Cochlear nerve deficiency is not an uncommon cause of congenital hearing loss and can be reliably identified on thin-section T2WI sequences. There are three categories of cochlear nerve deficiency: type I—total absence; type IIa— absent or hypoplastic cochlear nerve, labyrinthine dysplasia; and type IIb—absent or hypoplastic cochlear nerve, morphologically normal labyrinth.128
The integrity of the cochlear nerve is best seen on sagittal thin-section T2WI, which may reveal a small caliber cochlear nerve or even an entirely vacant anteroinferior quadrant at the fundus of the IAC. The caliber of the cochlear nerve is crucial information in patients who are candidates for cochlear implantation, as severe hypoplasia or absence is a contraindication to this procedure. As such, this entity is discussed further later in this chapter.

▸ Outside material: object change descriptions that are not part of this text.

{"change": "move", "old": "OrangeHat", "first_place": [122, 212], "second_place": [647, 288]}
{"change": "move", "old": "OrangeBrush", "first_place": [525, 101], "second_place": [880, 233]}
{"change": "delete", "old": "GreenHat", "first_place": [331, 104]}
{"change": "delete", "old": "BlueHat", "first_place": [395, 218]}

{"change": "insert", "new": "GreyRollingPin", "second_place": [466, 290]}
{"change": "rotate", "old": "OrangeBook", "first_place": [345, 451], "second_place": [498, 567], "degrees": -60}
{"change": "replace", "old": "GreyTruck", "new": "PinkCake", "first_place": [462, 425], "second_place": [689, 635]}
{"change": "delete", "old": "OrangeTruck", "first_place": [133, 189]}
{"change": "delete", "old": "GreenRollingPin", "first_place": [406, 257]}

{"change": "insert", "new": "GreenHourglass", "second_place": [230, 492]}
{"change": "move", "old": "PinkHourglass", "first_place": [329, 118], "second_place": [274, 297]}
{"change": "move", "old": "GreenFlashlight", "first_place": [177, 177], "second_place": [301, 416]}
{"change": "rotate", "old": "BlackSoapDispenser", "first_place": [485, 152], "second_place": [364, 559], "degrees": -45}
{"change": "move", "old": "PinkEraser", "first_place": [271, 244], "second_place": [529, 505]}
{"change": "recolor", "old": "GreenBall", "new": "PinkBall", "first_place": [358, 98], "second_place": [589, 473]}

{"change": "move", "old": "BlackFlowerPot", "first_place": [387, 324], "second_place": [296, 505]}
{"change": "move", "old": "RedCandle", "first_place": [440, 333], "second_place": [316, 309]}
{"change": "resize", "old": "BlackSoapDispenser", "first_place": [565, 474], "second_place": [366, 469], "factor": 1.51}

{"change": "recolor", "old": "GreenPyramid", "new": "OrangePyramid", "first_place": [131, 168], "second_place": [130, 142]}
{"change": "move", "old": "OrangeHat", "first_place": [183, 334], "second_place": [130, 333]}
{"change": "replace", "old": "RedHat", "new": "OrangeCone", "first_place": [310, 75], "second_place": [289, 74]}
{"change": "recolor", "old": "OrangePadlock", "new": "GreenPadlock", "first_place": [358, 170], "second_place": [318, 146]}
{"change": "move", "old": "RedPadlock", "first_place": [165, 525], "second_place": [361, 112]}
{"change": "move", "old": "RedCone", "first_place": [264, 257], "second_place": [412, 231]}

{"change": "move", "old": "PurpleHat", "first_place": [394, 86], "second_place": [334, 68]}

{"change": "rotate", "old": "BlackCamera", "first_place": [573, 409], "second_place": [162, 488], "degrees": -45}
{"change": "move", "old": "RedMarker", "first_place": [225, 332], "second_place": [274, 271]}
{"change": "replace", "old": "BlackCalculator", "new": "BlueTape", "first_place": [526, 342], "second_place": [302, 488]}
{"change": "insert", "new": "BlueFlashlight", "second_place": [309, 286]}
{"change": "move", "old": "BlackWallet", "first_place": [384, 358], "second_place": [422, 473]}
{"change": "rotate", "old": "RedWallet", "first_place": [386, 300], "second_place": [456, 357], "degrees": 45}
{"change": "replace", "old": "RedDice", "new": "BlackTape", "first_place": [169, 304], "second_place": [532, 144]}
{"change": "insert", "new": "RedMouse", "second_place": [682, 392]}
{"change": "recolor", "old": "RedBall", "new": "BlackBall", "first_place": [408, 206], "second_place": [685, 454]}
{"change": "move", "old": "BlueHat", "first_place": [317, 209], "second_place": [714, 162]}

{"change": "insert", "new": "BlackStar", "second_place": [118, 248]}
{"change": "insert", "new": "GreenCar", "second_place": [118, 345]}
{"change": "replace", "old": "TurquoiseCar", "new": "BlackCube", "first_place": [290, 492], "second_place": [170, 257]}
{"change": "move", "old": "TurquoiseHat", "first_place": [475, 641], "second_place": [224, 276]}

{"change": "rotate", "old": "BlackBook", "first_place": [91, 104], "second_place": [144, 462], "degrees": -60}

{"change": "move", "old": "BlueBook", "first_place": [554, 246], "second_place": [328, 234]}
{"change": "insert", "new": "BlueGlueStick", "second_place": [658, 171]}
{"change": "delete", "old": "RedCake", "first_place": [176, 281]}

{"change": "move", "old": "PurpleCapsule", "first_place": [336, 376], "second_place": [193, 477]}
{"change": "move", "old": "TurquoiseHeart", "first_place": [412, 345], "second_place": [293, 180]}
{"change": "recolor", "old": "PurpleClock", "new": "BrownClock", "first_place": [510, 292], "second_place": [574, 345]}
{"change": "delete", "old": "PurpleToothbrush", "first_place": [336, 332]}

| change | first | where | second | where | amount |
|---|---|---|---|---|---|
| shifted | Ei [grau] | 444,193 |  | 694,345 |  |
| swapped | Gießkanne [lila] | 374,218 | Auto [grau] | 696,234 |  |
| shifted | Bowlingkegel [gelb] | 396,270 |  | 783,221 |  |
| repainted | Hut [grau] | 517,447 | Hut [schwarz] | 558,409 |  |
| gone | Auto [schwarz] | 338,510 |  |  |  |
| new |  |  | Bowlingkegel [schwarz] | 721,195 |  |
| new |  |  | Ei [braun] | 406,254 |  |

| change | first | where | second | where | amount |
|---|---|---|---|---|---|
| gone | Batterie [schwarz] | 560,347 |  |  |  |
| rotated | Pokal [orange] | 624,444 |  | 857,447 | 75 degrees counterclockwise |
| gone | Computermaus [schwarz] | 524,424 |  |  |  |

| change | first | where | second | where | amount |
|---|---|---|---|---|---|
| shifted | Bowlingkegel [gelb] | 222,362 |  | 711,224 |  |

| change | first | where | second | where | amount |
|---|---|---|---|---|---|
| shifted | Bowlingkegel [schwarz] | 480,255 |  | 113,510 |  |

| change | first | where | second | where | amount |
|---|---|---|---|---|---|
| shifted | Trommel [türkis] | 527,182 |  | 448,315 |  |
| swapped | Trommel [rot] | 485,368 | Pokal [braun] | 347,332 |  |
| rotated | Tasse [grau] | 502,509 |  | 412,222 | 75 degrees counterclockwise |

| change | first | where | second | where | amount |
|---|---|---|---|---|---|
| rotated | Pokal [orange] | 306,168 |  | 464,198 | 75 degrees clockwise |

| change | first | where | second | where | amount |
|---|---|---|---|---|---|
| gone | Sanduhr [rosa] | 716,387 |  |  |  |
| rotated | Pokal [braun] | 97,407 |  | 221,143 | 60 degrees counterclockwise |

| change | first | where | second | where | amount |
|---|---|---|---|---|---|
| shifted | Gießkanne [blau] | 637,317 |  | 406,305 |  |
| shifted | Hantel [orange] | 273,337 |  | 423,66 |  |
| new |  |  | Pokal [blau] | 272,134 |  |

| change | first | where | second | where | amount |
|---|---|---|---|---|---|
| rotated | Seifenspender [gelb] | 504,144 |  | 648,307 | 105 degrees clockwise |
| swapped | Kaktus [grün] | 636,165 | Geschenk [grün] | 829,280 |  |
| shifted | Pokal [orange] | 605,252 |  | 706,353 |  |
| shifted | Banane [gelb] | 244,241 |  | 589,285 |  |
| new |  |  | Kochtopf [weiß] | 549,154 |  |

X-Linked Progressive Mixed Deafness
In the patient with a wide IAC, careful study of the fundus and documentation of an intact bony partition between the IAC and the base of the cochlea and vestibule are crucial.129 Absence of the partition is associated with a strong potential for fistulous subarachnoid space–inner ear communication, increased inner ear pressure, and the propensity to develop a perilymphatic gusher upon stapes manipulation. A defective bony partition is often seen in association with other inner ear malformations or may be identified as an isolated finding. This latter circumstance has been documented to occur with an X-linked mode of inheritance (Fig. 5.22).130–134 These patients have a mixed hearing deficit, X-linked progressive mixed deafness (XLPMD) (Fig. 5.43 and Fig. 5.44).
As indicated by the name of the disorder, hearing loss is mixed. The sensorineural component is due to increased pressure within the cochlear duct. Wide communication between the fundus of the internal auditory canal and the cochlear apex allows pressure from the subarachnoid space to be generated into the labyrinth, specifically the perilymphatic spaces (scala vestibuli and scala tympani) with subsequent impingement on the endolymphatic compartment (cochlear duct). The conductive component of the hearing loss is due to immobilization of the stapes. This immobilization is due to a higher than normal pressure of the perilymphatic compartment, specifically within the vestibule. This pressure interferes with movement of the stapes footplate and the transmission of sound waves.